▶ [Exercise details] Everything in the listing must be repeated exactly, apart from the images.

▶ [Data block]
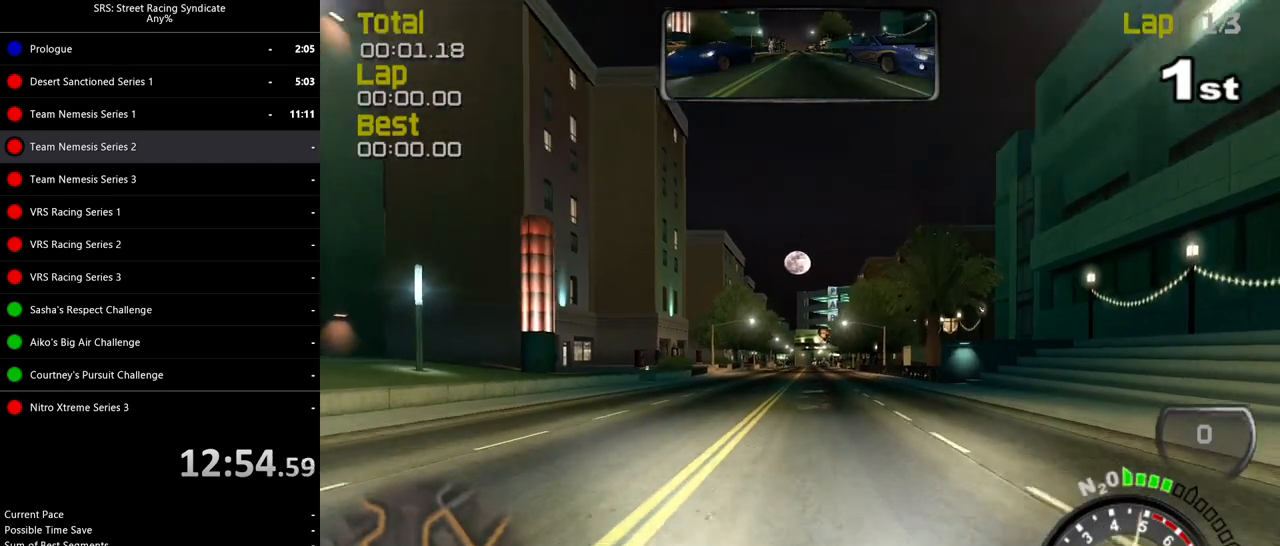
{"buttons": ["SQUARE", "R2"], "left_stick": "center", "events": [[200, "SQUARE", "up"], [300, "TRIANGLE", "down"], [350, "TRIANGLE", "up"], [500, "SQUARE", "down"]]}
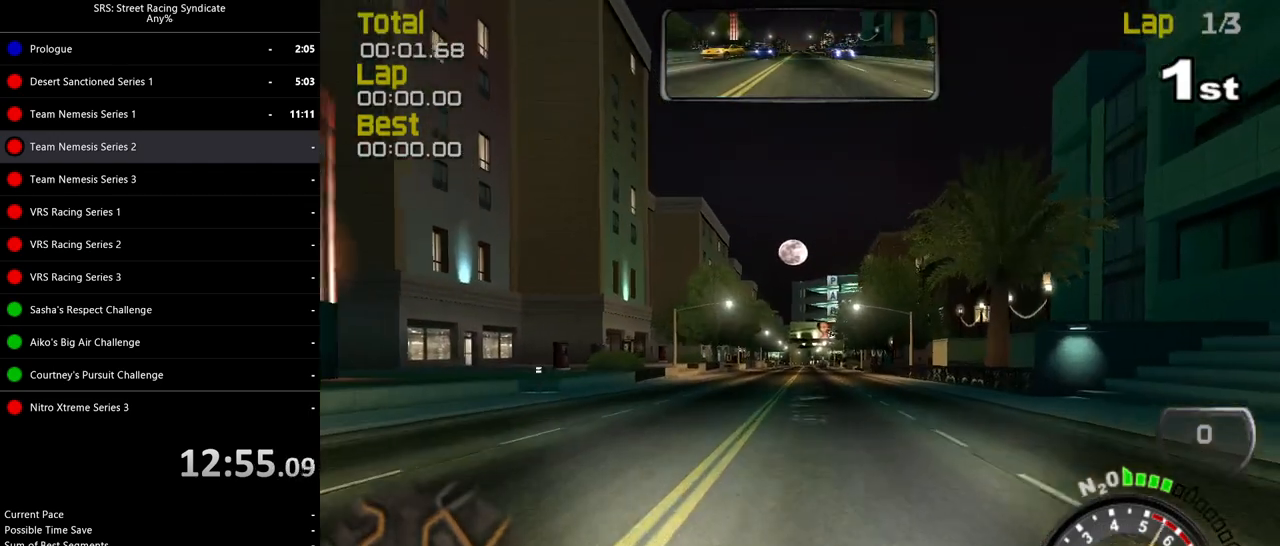
{"buttons": ["R2"], "left_stick": "center", "events": [[451, "SQUARE", "up"]]}
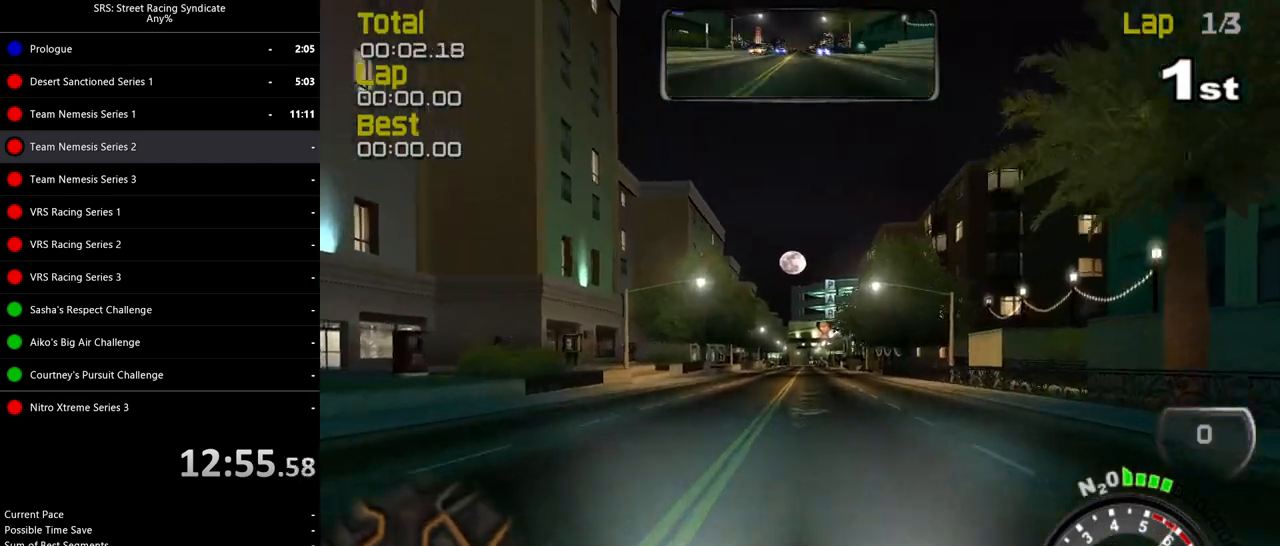
{"buttons": ["R2"], "left_stick": "center", "events": [[217, "left_stick", "left"], [317, "left_stick", "center"]]}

▶ [Response below]
{"buttons": ["SQUARE", "R2"], "left_stick": "center", "events": [[200, "SQUARE", "up"], [300, "TRIANGLE", "down"], [350, "TRIANGLE", "up"], [500, "SQUARE", "down"]]}
{"buttons": ["R2"], "left_stick": "center", "events": [[451, "SQUARE", "up"]]}
{"buttons": ["R2"], "left_stick": "center", "events": [[217, "left_stick", "left"], [317, "left_stick", "center"]]}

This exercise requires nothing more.